Copy out the lines starting at the one that contains "Artikelinformationen" and ending at the one that contains "vormontiertem 4-Punkt-Kinnriemen und kurzem", with both of those lines included. Reproduce them without any change.

+++ MATERIAL FOR THE TASK +++

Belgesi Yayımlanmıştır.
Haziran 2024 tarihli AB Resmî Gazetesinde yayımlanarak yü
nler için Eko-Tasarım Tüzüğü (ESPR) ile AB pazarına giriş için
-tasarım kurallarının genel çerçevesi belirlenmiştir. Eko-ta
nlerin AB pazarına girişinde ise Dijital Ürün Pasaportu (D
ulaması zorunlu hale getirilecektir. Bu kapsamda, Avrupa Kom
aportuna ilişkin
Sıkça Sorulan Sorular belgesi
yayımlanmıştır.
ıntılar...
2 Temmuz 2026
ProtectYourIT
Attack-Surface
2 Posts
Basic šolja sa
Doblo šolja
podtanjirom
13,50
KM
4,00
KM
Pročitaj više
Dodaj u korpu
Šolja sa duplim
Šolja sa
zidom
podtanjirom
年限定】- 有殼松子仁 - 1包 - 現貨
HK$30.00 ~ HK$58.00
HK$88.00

+++
+++ MATERIAL FOR THE TASK +++

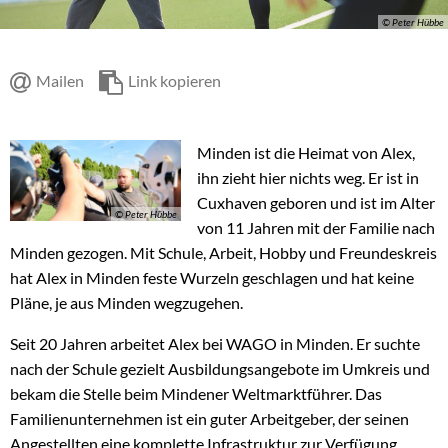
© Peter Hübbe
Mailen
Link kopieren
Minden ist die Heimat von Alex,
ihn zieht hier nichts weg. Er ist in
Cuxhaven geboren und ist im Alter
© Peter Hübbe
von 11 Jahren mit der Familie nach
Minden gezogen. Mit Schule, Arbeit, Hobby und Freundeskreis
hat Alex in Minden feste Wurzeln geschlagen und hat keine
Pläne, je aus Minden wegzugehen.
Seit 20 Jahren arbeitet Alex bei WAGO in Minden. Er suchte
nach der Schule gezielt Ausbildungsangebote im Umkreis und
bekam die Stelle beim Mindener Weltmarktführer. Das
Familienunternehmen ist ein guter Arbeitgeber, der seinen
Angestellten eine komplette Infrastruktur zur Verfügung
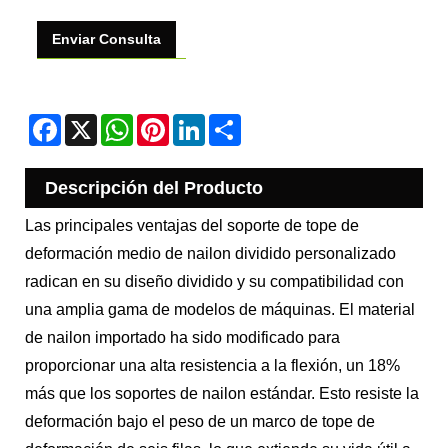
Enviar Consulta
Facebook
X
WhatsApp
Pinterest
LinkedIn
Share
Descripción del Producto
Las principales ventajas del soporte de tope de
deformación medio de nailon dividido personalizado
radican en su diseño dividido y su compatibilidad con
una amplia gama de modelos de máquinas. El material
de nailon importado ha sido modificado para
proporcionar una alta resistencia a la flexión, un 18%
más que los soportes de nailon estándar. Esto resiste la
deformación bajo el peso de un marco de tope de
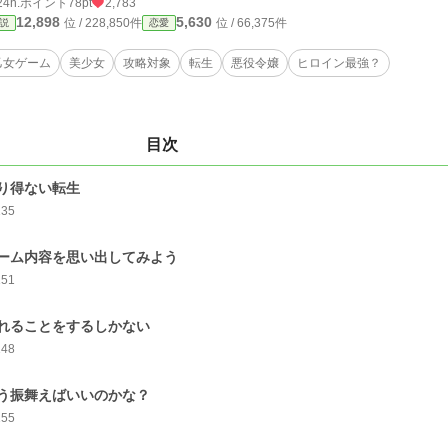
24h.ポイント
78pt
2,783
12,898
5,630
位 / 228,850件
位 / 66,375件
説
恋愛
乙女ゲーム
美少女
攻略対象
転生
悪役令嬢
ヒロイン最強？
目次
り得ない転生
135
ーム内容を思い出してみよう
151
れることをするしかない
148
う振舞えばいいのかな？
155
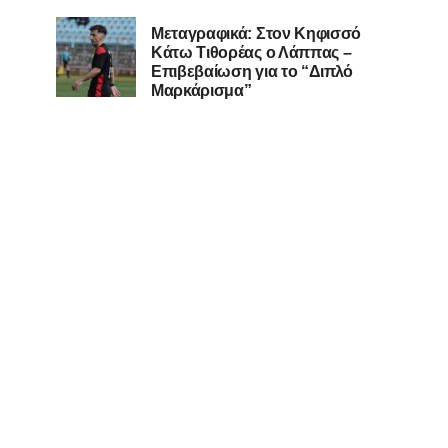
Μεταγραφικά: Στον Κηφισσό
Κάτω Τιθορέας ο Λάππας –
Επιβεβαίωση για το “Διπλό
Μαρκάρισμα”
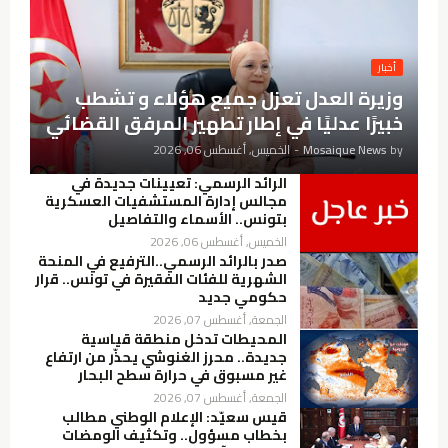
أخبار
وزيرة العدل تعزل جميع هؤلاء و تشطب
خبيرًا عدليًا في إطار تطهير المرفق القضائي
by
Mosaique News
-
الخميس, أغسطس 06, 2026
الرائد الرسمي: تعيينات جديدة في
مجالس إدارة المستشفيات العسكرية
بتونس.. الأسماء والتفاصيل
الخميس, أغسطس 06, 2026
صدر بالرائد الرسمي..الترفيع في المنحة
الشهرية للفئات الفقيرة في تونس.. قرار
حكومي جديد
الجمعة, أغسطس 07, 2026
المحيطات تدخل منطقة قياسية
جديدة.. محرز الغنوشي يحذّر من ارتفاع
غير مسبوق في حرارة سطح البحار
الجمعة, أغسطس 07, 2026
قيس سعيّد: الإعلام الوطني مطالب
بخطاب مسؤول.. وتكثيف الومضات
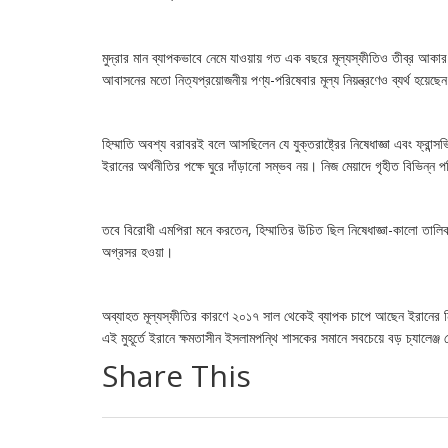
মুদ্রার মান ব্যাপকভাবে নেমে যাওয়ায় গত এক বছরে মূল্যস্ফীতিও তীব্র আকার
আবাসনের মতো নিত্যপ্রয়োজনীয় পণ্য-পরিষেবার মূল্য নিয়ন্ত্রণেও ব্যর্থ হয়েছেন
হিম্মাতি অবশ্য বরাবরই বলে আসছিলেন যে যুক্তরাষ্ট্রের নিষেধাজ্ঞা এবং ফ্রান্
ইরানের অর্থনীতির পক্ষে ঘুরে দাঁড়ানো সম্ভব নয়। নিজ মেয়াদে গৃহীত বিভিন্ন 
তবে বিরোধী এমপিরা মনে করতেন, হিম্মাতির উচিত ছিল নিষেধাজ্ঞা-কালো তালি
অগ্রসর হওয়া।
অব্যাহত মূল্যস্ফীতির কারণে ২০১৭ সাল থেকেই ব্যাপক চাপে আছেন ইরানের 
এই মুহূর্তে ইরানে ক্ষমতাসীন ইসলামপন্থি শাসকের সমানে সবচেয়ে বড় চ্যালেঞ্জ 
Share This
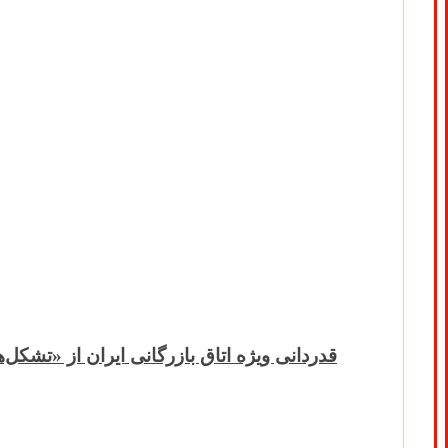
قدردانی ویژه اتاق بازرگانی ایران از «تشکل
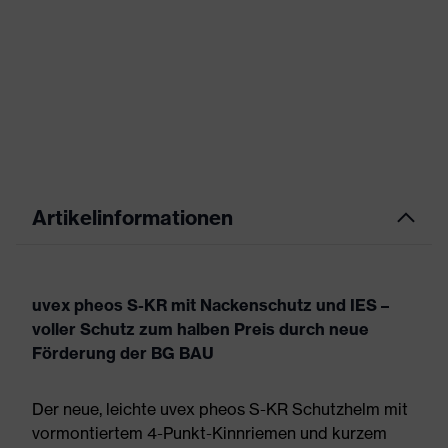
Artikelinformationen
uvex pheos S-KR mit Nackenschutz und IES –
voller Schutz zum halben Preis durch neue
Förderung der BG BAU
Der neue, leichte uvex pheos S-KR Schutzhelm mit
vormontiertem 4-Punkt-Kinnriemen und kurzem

+++
+++ MATERIAL FOR THE TASK +++

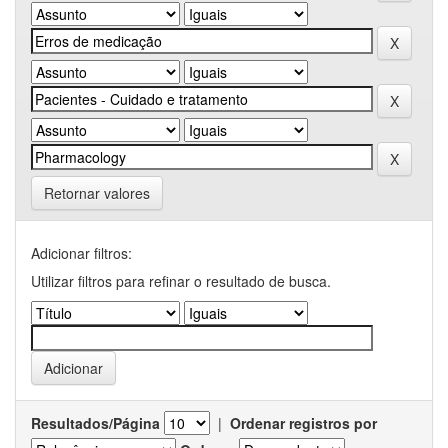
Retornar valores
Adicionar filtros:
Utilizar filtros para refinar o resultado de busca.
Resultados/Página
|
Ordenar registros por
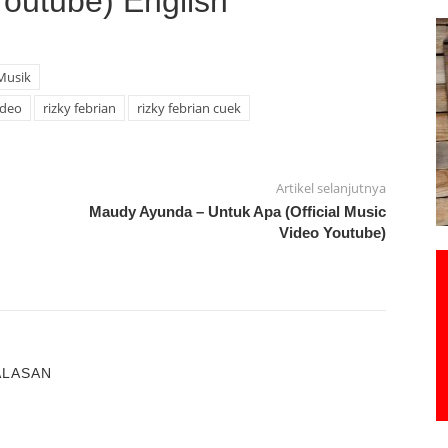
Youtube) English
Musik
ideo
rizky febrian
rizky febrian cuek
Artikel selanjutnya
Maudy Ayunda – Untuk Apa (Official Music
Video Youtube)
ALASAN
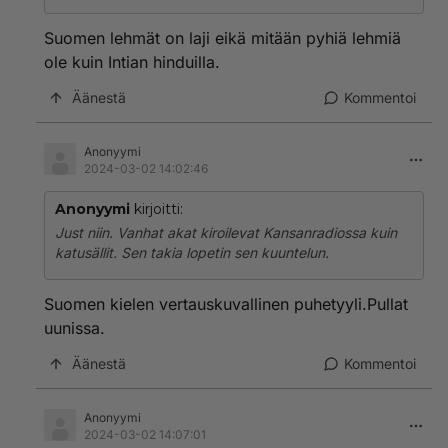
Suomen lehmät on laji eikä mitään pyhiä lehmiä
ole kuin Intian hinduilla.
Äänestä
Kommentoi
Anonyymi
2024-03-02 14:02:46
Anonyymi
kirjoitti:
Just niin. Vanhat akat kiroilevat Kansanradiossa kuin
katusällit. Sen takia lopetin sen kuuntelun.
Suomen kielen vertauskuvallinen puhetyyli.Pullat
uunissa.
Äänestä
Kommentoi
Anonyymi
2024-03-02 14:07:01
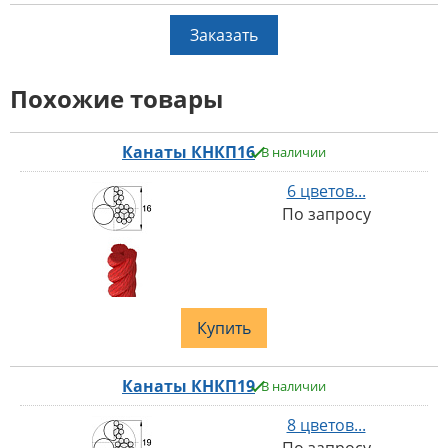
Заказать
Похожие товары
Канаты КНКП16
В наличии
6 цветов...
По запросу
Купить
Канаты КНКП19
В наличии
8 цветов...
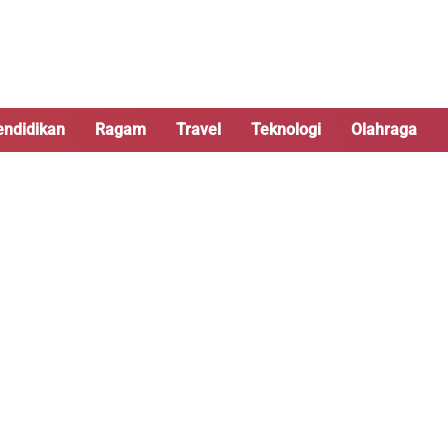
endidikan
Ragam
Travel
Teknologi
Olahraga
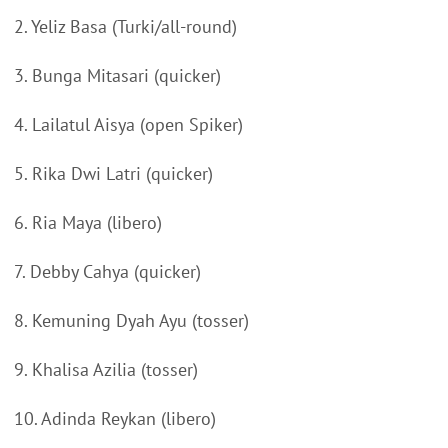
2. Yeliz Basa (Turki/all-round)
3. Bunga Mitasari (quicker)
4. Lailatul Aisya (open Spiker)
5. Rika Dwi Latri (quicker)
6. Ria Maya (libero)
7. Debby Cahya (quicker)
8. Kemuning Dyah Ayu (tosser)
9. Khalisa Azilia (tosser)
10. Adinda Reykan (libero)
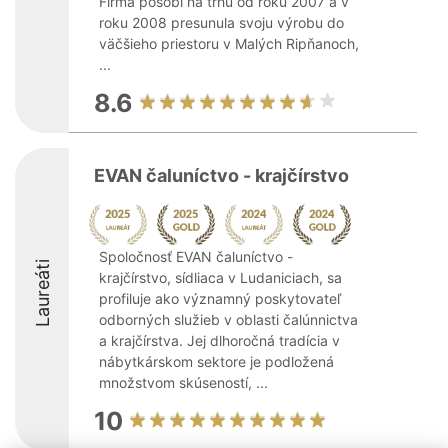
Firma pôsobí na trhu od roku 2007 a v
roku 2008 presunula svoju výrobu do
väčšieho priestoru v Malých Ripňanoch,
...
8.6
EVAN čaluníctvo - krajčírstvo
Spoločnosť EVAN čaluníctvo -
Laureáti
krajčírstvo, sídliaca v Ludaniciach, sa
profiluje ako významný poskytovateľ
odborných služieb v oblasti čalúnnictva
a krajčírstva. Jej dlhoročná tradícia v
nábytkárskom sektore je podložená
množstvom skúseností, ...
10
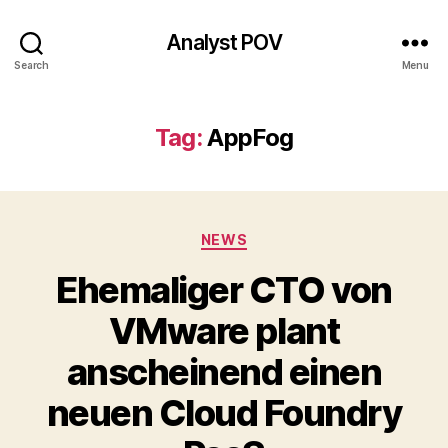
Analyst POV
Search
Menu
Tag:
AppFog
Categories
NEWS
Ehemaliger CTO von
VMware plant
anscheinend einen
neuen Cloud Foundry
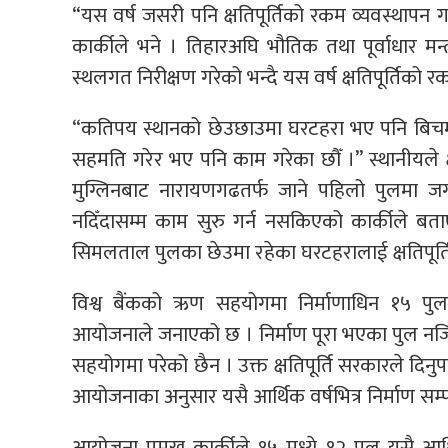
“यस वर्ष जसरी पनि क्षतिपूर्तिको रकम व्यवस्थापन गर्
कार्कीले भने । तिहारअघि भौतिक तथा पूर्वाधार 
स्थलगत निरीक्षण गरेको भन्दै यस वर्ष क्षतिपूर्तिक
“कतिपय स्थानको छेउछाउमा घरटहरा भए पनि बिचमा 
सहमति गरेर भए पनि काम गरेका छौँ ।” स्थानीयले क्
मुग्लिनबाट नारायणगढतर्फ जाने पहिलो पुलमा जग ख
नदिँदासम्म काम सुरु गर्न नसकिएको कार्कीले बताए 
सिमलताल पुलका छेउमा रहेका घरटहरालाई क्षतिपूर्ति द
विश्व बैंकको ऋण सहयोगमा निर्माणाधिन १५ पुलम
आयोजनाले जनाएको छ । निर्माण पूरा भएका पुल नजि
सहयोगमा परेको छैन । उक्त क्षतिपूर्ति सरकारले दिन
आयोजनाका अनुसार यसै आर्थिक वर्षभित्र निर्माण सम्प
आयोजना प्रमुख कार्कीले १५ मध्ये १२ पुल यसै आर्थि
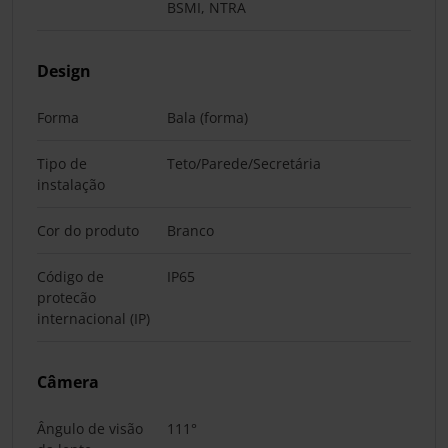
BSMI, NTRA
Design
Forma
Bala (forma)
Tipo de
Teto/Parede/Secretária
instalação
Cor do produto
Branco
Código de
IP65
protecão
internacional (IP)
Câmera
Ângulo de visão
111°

+++

*RESPONSE FOR THIS EXERCISE*.
Artikelinformationen
uvex pheos S-KR mit Nackenschutz und IES –
voller Schutz zum halben Preis durch neue
Förderung der BG BAU
Der neue, leichte uvex pheos S-KR Schutzhelm mit
vormontiertem 4-Punkt-Kinnriemen und kurzem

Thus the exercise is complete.